Nach Carl Gustav Jung reichen unsere Schatten bis hinab in die Hölle, in jene Abgründe in uns, auf die wir stoßen, wenn wir unseren böswilligen Impulsen auf den Grund gehen. Was wir dort vorfinden, haben wir mit Verbrechern gemein. Eine beängstigende Vorstellung! Und doch kann sie uns dazu verhelfen, uns vor Verletzungen zu schützen.

Charakteristischerweise sind Leute mit posttraumatischen Belastungsstörungen oft naiv gestrickt. Wenn ihnen etwas Schlimmes passiert, was nicht in ihre Philosophie, ihre Weltsicht passt, sind sie nicht darauf vorbereitet. Dann sind sie am Boden zerstört und zerbrechen daran. Wenn Sie jedoch die ganze Bandbreite dessen, zu was Sie fähig sind, kennen, können Sie sich vor solchen Erfahrungen schützen. Denn dieses Wissen hilft Ihnen, andere Menschen besser zu verstehen und klüger und umsichtiger zu handeln.

Das gilt besonders für Ihren Umgang mit Ihren Kindern. Wenn Sie wissen, zu was Sie als Mensch fähig sind, werden Sie sehr viel sorgsamer mit Ihren Worten und Taten umgehen. Ich meine nicht vorsichtig oder ängstlich, sondern dass Sie die Dinge geklärt haben sollten zwischen sich und Ihren Kindern. Zeigen Sie Ihren Kindern Ihre gute Seite. Kinder, die mit der bösen Seite ihrer Eltern konfrontiert sind, leiden fürchterlich. Möglicherweise werden sie missbraucht oder auf subtilere Weise vernachlässigt.

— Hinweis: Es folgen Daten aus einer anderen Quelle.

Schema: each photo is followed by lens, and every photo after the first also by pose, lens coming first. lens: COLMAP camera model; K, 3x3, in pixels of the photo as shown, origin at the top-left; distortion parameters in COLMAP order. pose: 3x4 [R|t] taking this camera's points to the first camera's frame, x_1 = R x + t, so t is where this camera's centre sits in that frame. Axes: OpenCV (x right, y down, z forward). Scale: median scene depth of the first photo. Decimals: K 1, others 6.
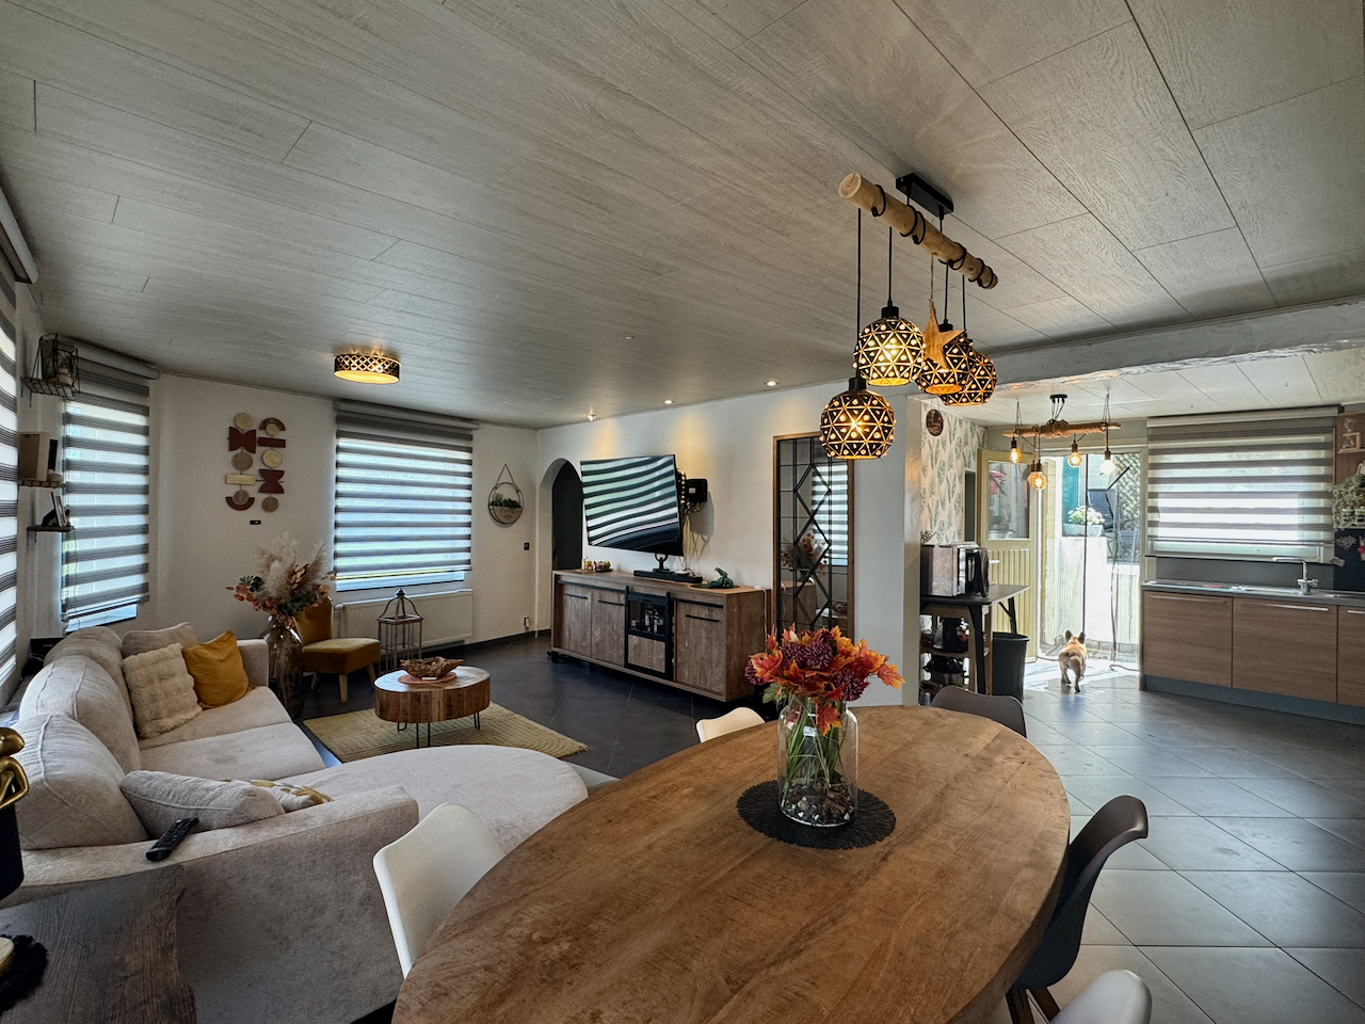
lens RADIAL K [[668.7, 0, 678.3], [0, 668.7, 512.3], [0, 0, 1]] dist [-0.000955, -0.000193]
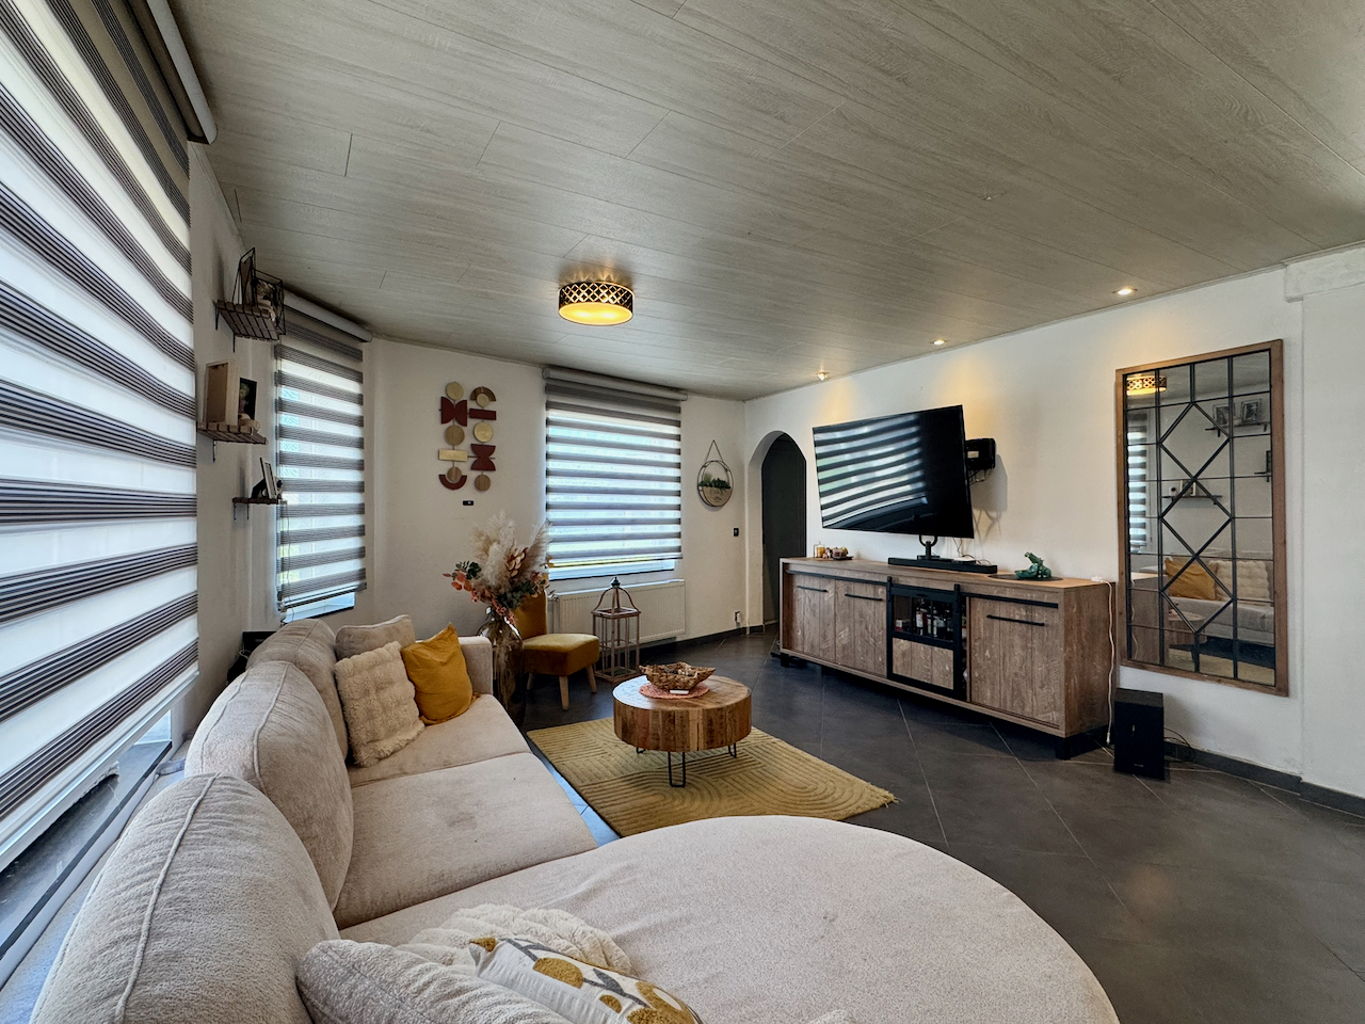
lens RADIAL K [[646.4, 0, 679.7], [0, 646.4, 511.9], [0, 0, 1]] dist [-0.003238, -0.000292]
pose [[0.974833, -0.015357, -0.222408, -0.166546], [0.016686, 0.999852, 0.004099, 0.029179], [0.222312, -0.007707, 0.974945, 0.221086]]
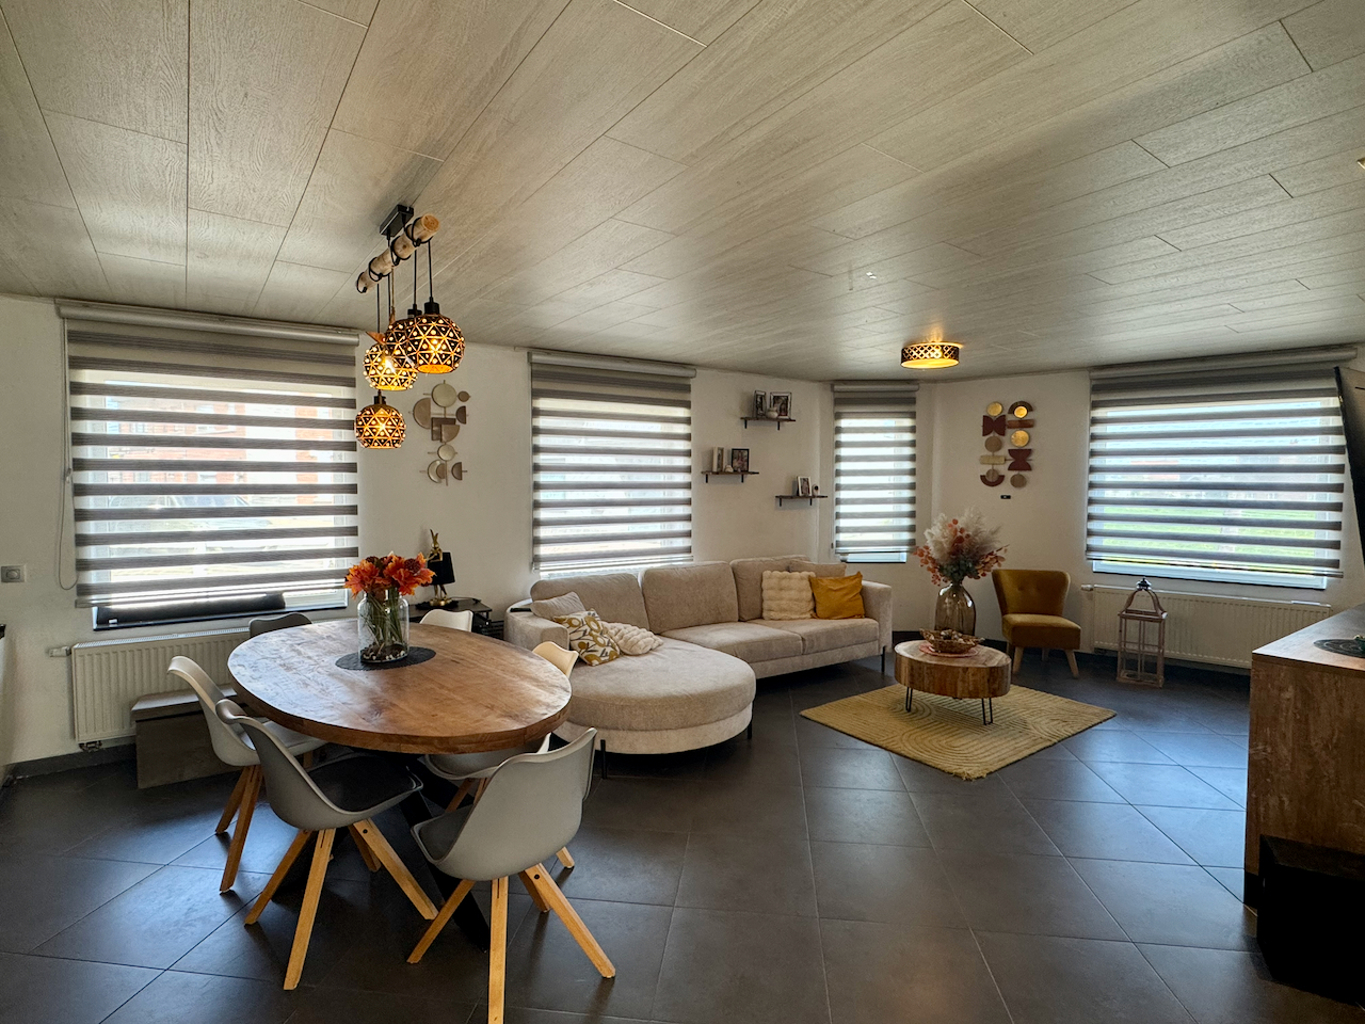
lens RADIAL K [[668.7, 0, 681.4], [0, 668.7, 511.7], [0, 0, 1]] dist [-0.000955, -0.000193]
pose [[-0.128233, 0.033640, -0.991173, 0.578493], [-0.000895, 0.999420, 0.034036, 0.002004], [0.991744, 0.005252, -0.128128, 0.623221]]
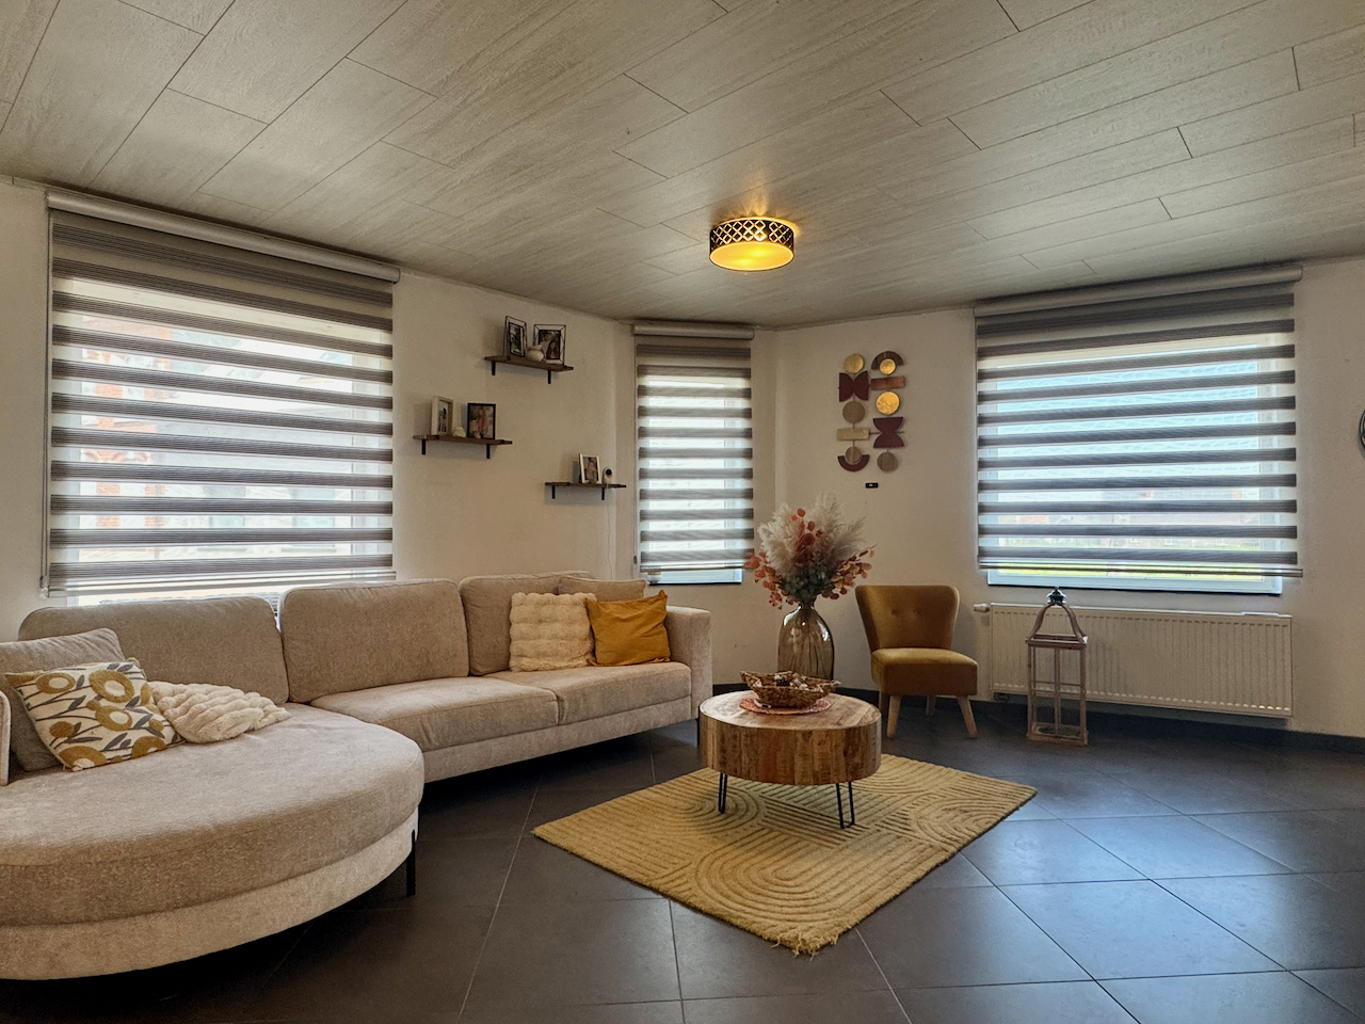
lens RADIAL K [[772.1, 0, 684.1], [0, 772.1, 511.5], [0, 0, 1]] dist [-0.001060, -0.002412]
pose [[0.071251, -0.032894, -0.996916, 0.286827], [0.005621, 0.999453, -0.032576, 0.078188], [0.997443, -0.003283, 0.071397, 0.733932]]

Auch Sie sind dazu ganz sicher fähig. Schauen Sie sich an, was Sie Leuten antun, die Sie nicht mögen. Das wird vom Nicht-beachten bis dahin reichen, dass Sie ihnen aktiv das Leben schwer machen. All das können Sie auch den Mitgliedern Ihrer Familie antun, Ihrem Partner, Ihren Freunden – und auch sich selbst. Seien Sie sich dessen bewusst.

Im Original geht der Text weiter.